In the shantylike office building at the quarry she had been half-dreaming on her feet, but she couldn’t recall the nature of her dream. How odd it was, how very odd, and unlike her. . . . As her body lost all interest in sexual feeling her mind labored to take it up, frequently out of a sense of obscure obligation, as a distracted Catholic might run his rosary beads through his fingers, and even move his lips in blank prayers, while his mind was empty. So Leah imagined illicit lovers in that smelly little building, lying on that inadequate cot, gasping and clutching at each other. O Love. How I love you. . . . And then Germaine had nearly toppled to the floor, and Leah had awakened from her trance.

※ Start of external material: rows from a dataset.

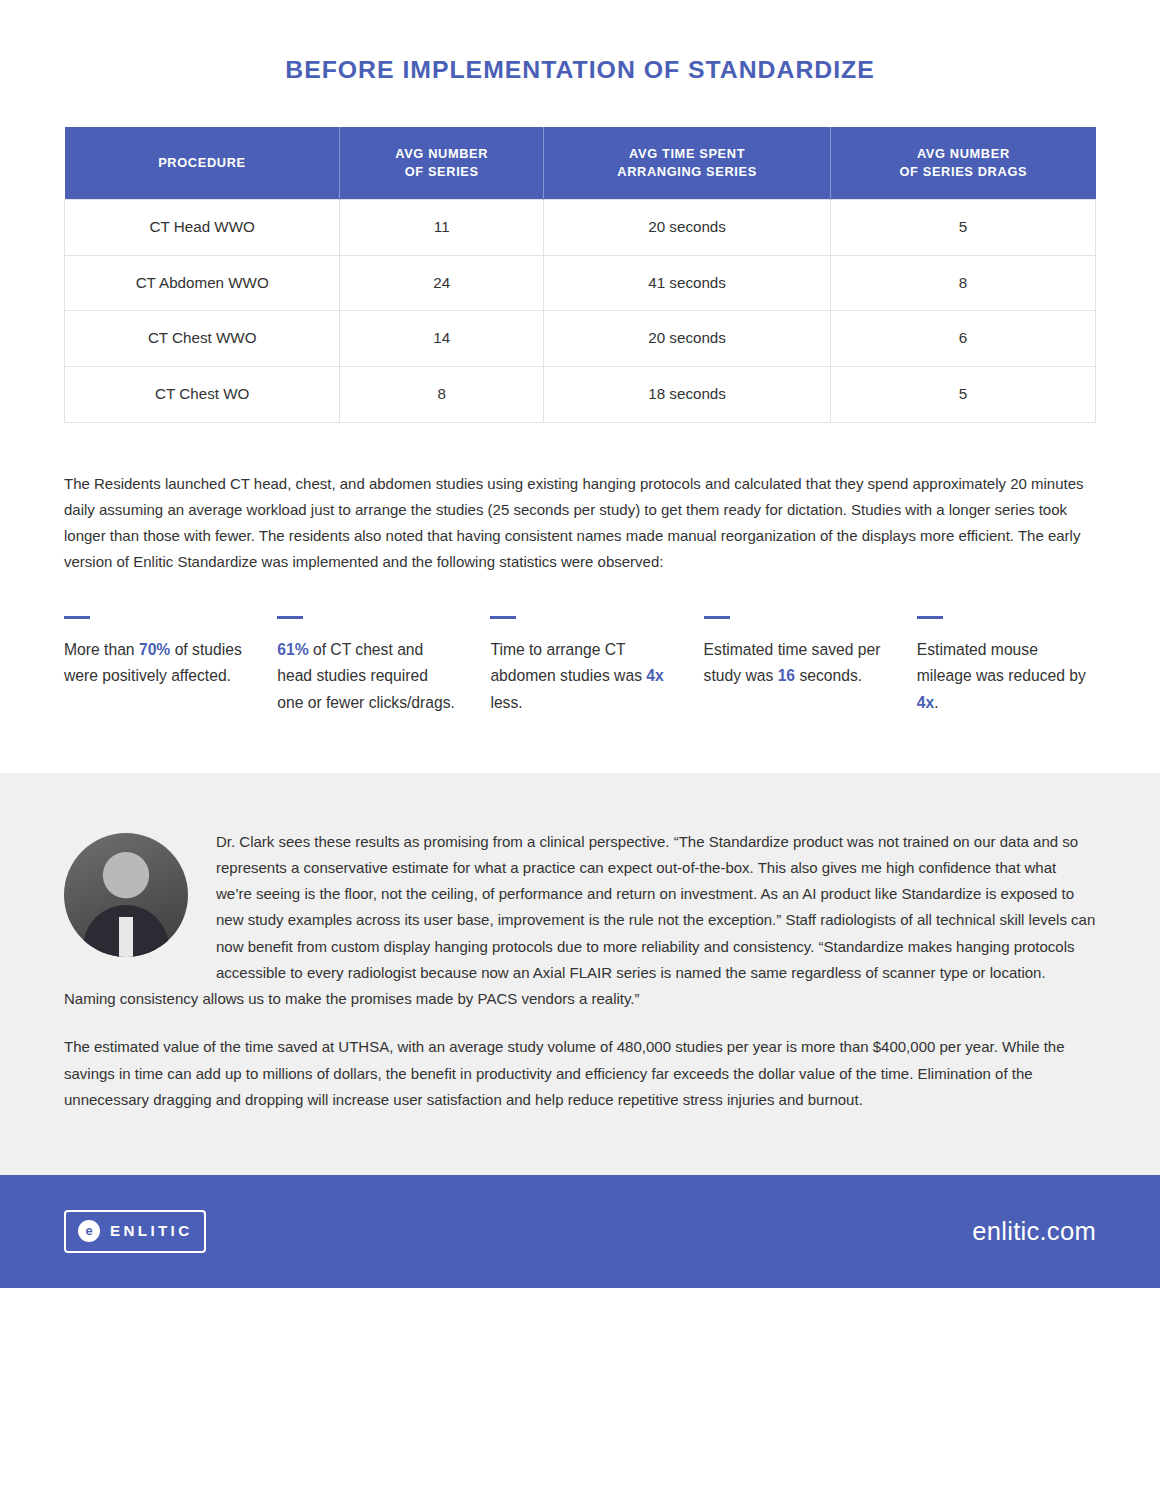Before Implementation of Standardize
| Procedure | Avg Number of Series | Avg Time Spent Arranging Series | Avg Number of Series Drags |
| --- | --- | --- | --- |
| CT Head WWO | 11 | 20 seconds | 5 |
| CT Abdomen WWO | 24 | 41 seconds | 8 |
| CT Chest WWO | 14 | 20 seconds | 6 |
| CT Chest WO | 8 | 18 seconds | 5 |
The Residents launched CT head, chest, and abdomen studies using existing hanging protocols and calculated that they spend approximately 20 minutes daily assuming an average workload just to arrange the studies (25 seconds per study) to get them ready for dictation. Studies with a longer series took longer than those with fewer. The residents also noted that having consistent names made manual reorganization of the displays more efficient. The early version of Enlitic Standardize was implemented and the following statistics were observed:
More than 70% of studies were positively affected.
61% of CT chest and head studies required one or fewer clicks/drags.
Time to arrange CT abdomen studies was 4x less.
Estimated time saved per study was 16 seconds.
Estimated mouse mileage was reduced by 4x.
Dr. Clark sees these results as promising from a clinical perspective. “The Standardize product was not trained on our data and so represents a conservative estimate for what a practice can expect out-of-the-box. This also gives me high confidence that what we’re seeing is the floor, not the ceiling, of performance and return on investment. As an AI product like Standardize is exposed to new study examples across its user base, improvement is the rule not the exception.” Staff radiologists of all technical skill levels can now benefit from custom display hanging protocols due to more reliability and consistency. “Standardize makes hanging protocols accessible to every radiologist because now an Axial FLAIR series is named the same regardless of scanner type or location. Naming consistency allows us to make the promises made by PACS vendors a reality.”
The estimated value of the time saved at UTHSA, with an average study volume of 480,000 studies per year is more than $400,000 per year. While the savings in time can add up to millions of dollars, the benefit in productivity and efficiency far exceeds the dollar value of the time. Elimination of the unnecessary dragging and dropping will increase user satisfaction and help reduce repetitive stress injuries and burnout.
e ENLITIC enlitic.com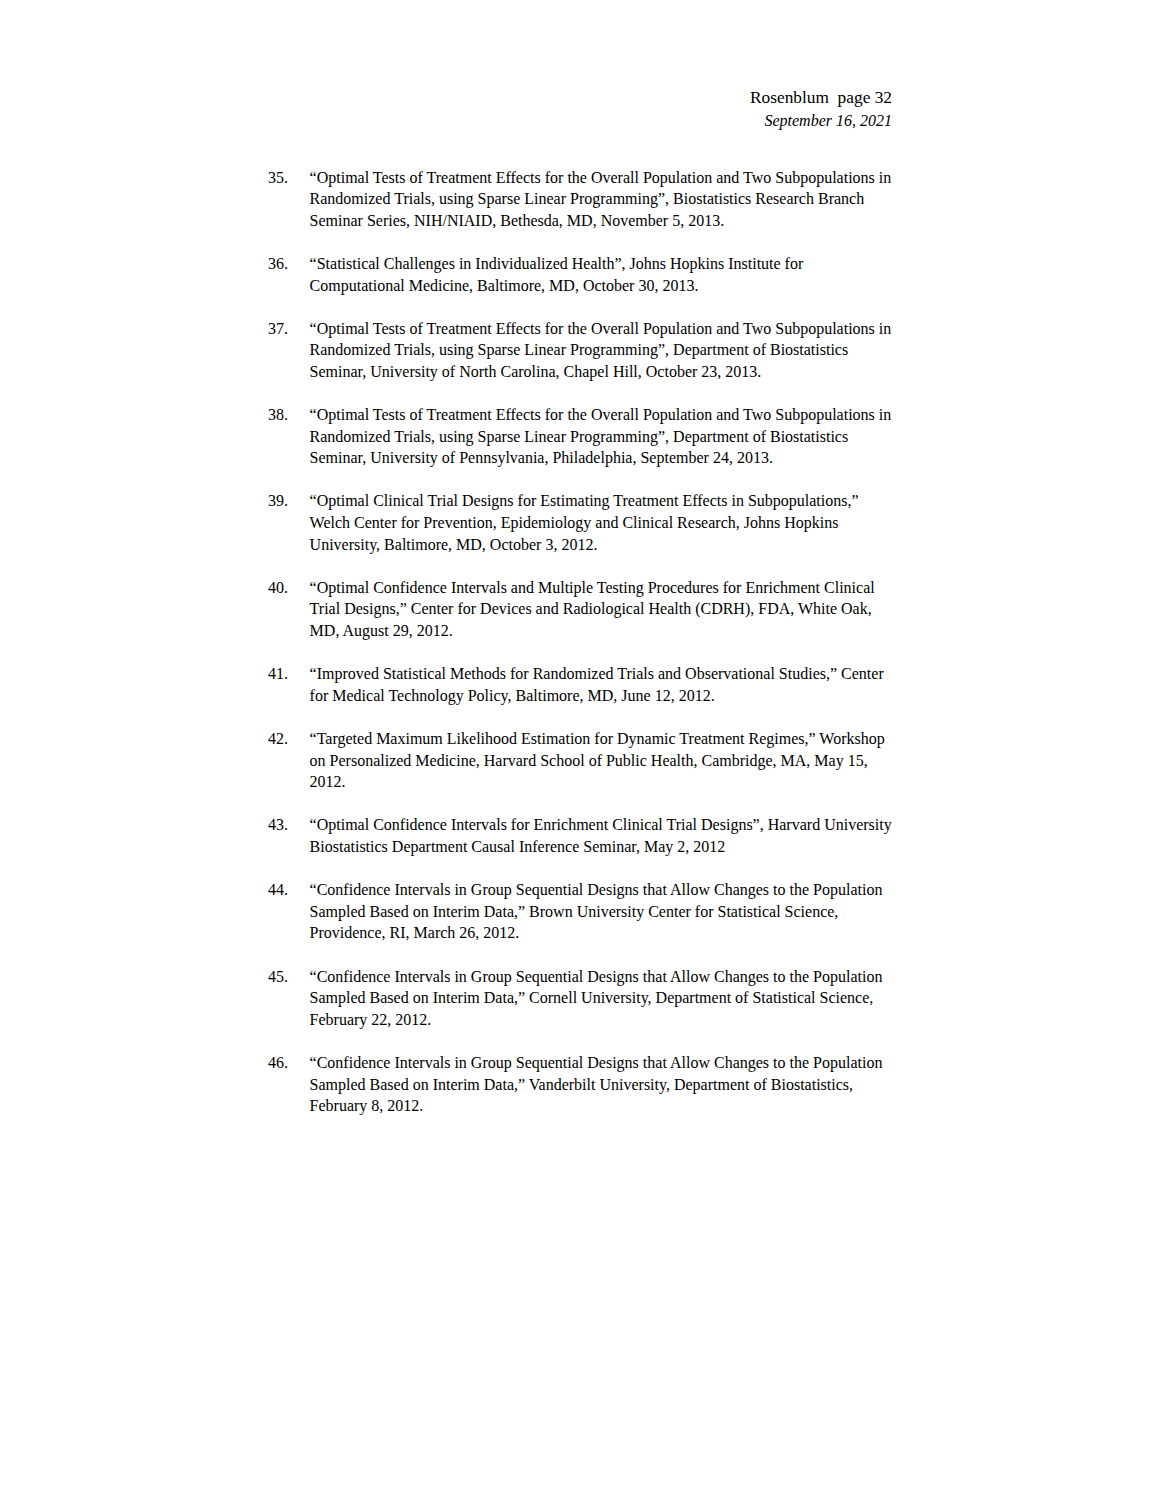Rosenblum page 32
September 16, 2021
35. “Optimal Tests of Treatment Effects for the Overall Population and Two Subpopulations in Randomized Trials, using Sparse Linear Programming”, Biostatistics Research Branch Seminar Series, NIH/NIAID, Bethesda, MD, November 5, 2013.
36. “Statistical Challenges in Individualized Health”, Johns Hopkins Institute for Computational Medicine, Baltimore, MD, October 30, 2013.
37. “Optimal Tests of Treatment Effects for the Overall Population and Two Subpopulations in Randomized Trials, using Sparse Linear Programming”, Department of Biostatistics Seminar, University of North Carolina, Chapel Hill, October 23, 2013.
38. “Optimal Tests of Treatment Effects for the Overall Population and Two Subpopulations in Randomized Trials, using Sparse Linear Programming”, Department of Biostatistics Seminar, University of Pennsylvania, Philadelphia, September 24, 2013.
39. “Optimal Clinical Trial Designs for Estimating Treatment Effects in Subpopulations,” Welch Center for Prevention, Epidemiology and Clinical Research, Johns Hopkins University, Baltimore, MD, October 3, 2012.
40. “Optimal Confidence Intervals and Multiple Testing Procedures for Enrichment Clinical Trial Designs,” Center for Devices and Radiological Health (CDRH), FDA, White Oak, MD, August 29, 2012.
41. “Improved Statistical Methods for Randomized Trials and Observational Studies,” Center for Medical Technology Policy, Baltimore, MD, June 12, 2012.
42. “Targeted Maximum Likelihood Estimation for Dynamic Treatment Regimes,” Workshop on Personalized Medicine, Harvard School of Public Health, Cambridge, MA, May 15, 2012.
43. “Optimal Confidence Intervals for Enrichment Clinical Trial Designs”, Harvard University Biostatistics Department Causal Inference Seminar, May 2, 2012
44. “Confidence Intervals in Group Sequential Designs that Allow Changes to the Population Sampled Based on Interim Data,” Brown University Center for Statistical Science, Providence, RI, March 26, 2012.
45. “Confidence Intervals in Group Sequential Designs that Allow Changes to the Population Sampled Based on Interim Data,” Cornell University, Department of Statistical Science, February 22, 2012.
46. “Confidence Intervals in Group Sequential Designs that Allow Changes to the Population Sampled Based on Interim Data,” Vanderbilt University, Department of Biostatistics, February 8, 2012.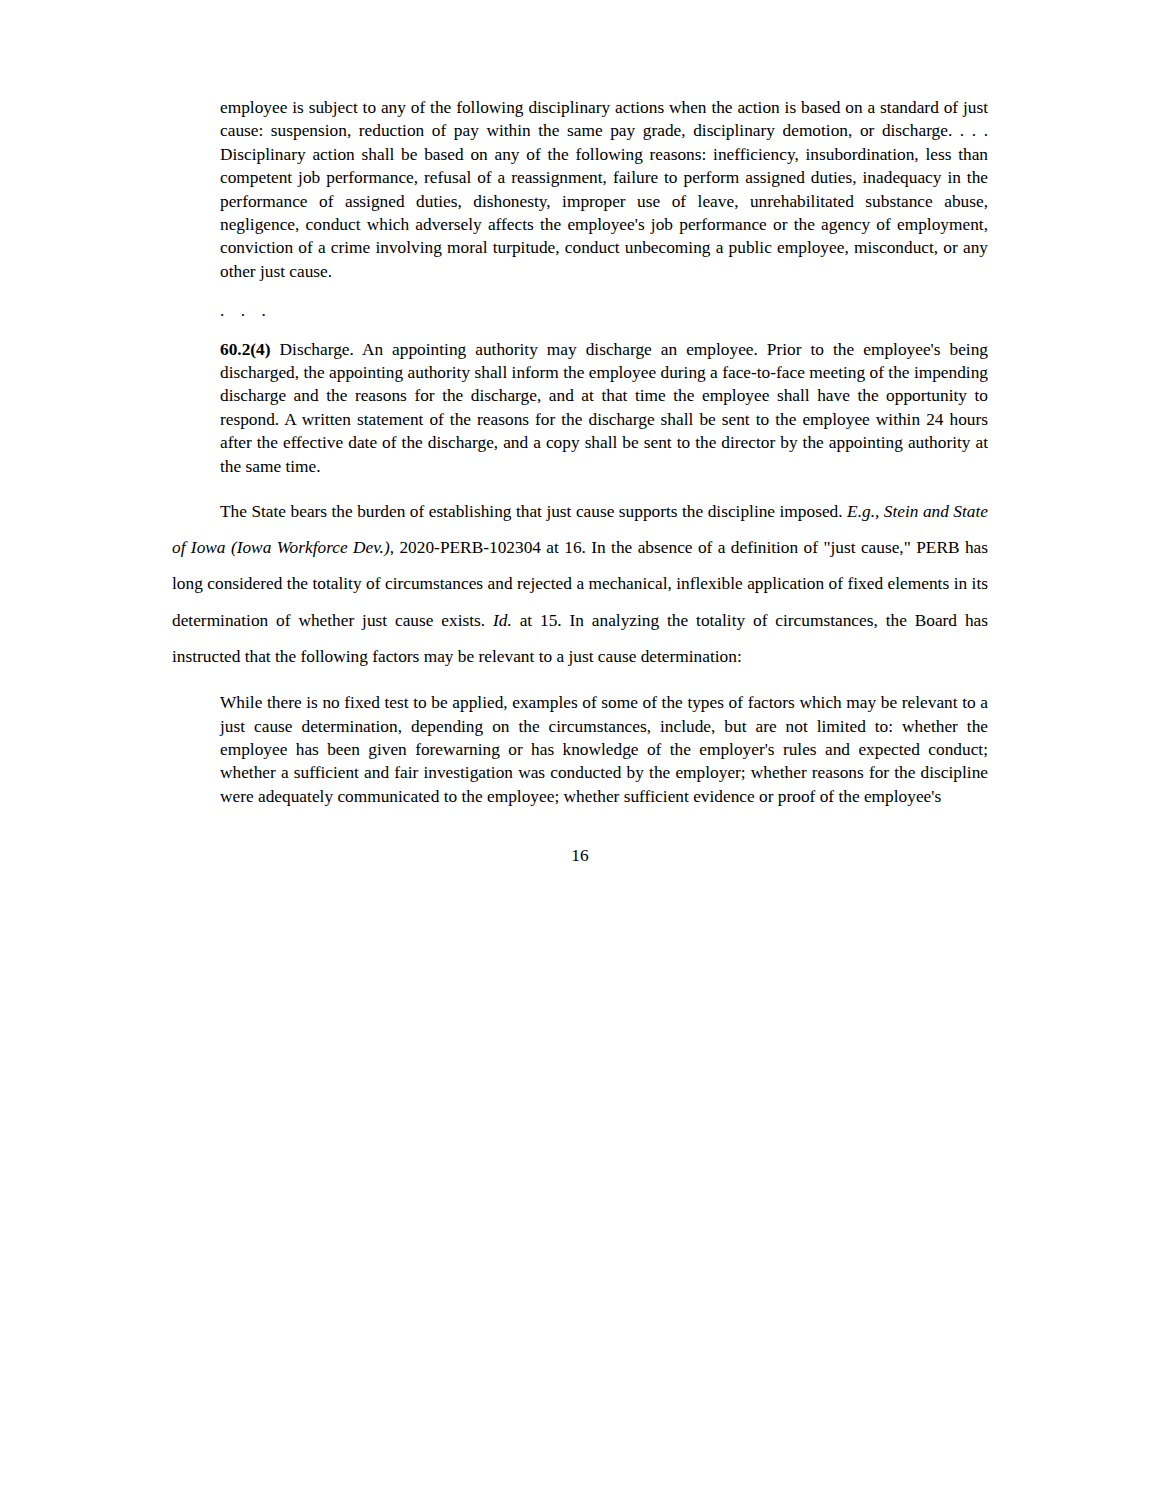employee is subject to any of the following disciplinary actions when the action is based on a standard of just cause: suspension, reduction of pay within the same pay grade, disciplinary demotion, or discharge. . . . Disciplinary action shall be based on any of the following reasons: inefficiency, insubordination, less than competent job performance, refusal of a reassignment, failure to perform assigned duties, inadequacy in the performance of assigned duties, dishonesty, improper use of leave, unrehabilitated substance abuse, negligence, conduct which adversely affects the employee's job performance or the agency of employment, conviction of a crime involving moral turpitude, conduct unbecoming a public employee, misconduct, or any other just cause.
. . .
60.2(4) Discharge. An appointing authority may discharge an employee. Prior to the employee's being discharged, the appointing authority shall inform the employee during a face-to-face meeting of the impending discharge and the reasons for the discharge, and at that time the employee shall have the opportunity to respond. A written statement of the reasons for the discharge shall be sent to the employee within 24 hours after the effective date of the discharge, and a copy shall be sent to the director by the appointing authority at the same time.
The State bears the burden of establishing that just cause supports the discipline imposed. E.g., Stein and State of Iowa (Iowa Workforce Dev.), 2020-PERB-102304 at 16. In the absence of a definition of "just cause," PERB has long considered the totality of circumstances and rejected a mechanical, inflexible application of fixed elements in its determination of whether just cause exists. Id. at 15. In analyzing the totality of circumstances, the Board has instructed that the following factors may be relevant to a just cause determination:
While there is no fixed test to be applied, examples of some of the types of factors which may be relevant to a just cause determination, depending on the circumstances, include, but are not limited to: whether the employee has been given forewarning or has knowledge of the employer's rules and expected conduct; whether a sufficient and fair investigation was conducted by the employer; whether reasons for the discipline were adequately communicated to the employee; whether sufficient evidence or proof of the employee's
16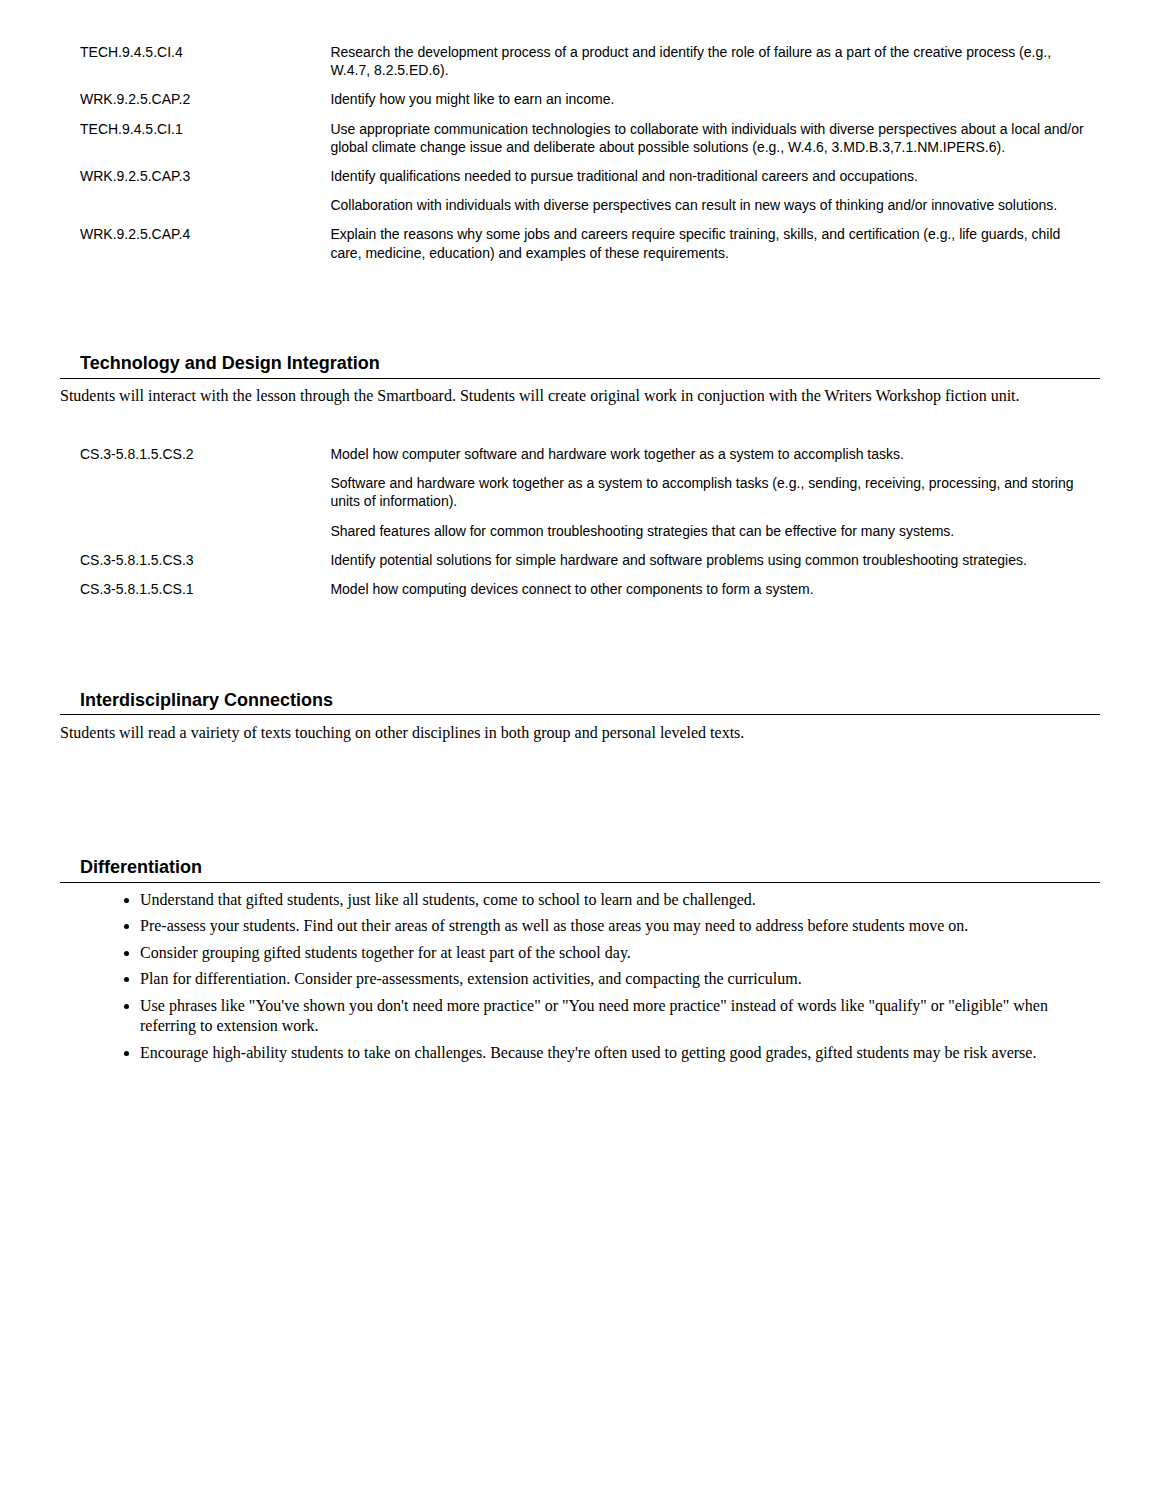| TECH.9.4.5.CI.4 | Research the development process of a product and identify the role of failure as a part of the creative process (e.g., W.4.7, 8.2.5.ED.6). |
| WRK.9.2.5.CAP.2 | Identify how you might like to earn an income. |
| TECH.9.4.5.CI.1 | Use appropriate communication technologies to collaborate with individuals with diverse perspectives about a local and/or global climate change issue and deliberate about possible solutions (e.g., W.4.6, 3.MD.B.3,7.1.NM.IPERS.6). |
| WRK.9.2.5.CAP.3 | Identify qualifications needed to pursue traditional and non-traditional careers and occupations. |
| | Collaboration with individuals with diverse perspectives can result in new ways of thinking and/or innovative solutions. |
| WRK.9.2.5.CAP.4 | Explain the reasons why some jobs and careers require specific training, skills, and certification (e.g., life guards, child care, medicine, education) and examples of these requirements. |
Technology and Design Integration
Students will interact with the lesson through the Smartboard. Students will create original work in conjuction with the Writers Workshop fiction unit.
| CS.3-5.8.1.5.CS.2 | Model how computer software and hardware work together as a system to accomplish tasks. |
| | Software and hardware work together as a system to accomplish tasks (e.g., sending, receiving, processing, and storing units of information). |
| | Shared features allow for common troubleshooting strategies that can be effective for many systems. |
| CS.3-5.8.1.5.CS.3 | Identify potential solutions for simple hardware and software problems using common troubleshooting strategies. |
| CS.3-5.8.1.5.CS.1 | Model how computing devices connect to other components to form a system. |
Interdisciplinary Connections
Students will read a vairiety of texts touching on other disciplines in both group and personal leveled texts.
Differentiation
Understand that gifted students, just like all students, come to school to learn and be challenged.
Pre-assess your students. Find out their areas of strength as well as those areas you may need to address before students move on.
Consider grouping gifted students together for at least part of the school day.
Plan for differentiation. Consider pre-assessments, extension activities, and compacting the curriculum.
Use phrases like "You've shown you don't need more practice" or "You need more practice" instead of words like "qualify" or "eligible" when referring to extension work.
Encourage high-ability students to take on challenges. Because they're often used to getting good grades, gifted students may be risk averse.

She woke from her trance now and put all thoughts of Gideon and that beautiful spider Love out of her mind (for hadn’t Love been killed long ago, reduced to black glutinous pulp no larger than her fist?), and strode back into the parlor where Garnet, her hands trembling, was about to serve tea. Seeing Leah she stepped backward, her thin foolish face stretched in a hopeful smile. “Mrs. Bellefleur . . . ?” she said, blinking. “Would you care for some . . .”
Leah bent over the cradle, and picked up Cassandra with such care, the baby hardly gurgled. A thick red-brown coil of hair had come loose on the back of her neck. “I think I’d like to bring Cassandra back with me to the manor,” Leah said. “She’d have better care, you know. There would be more children to keep her company.”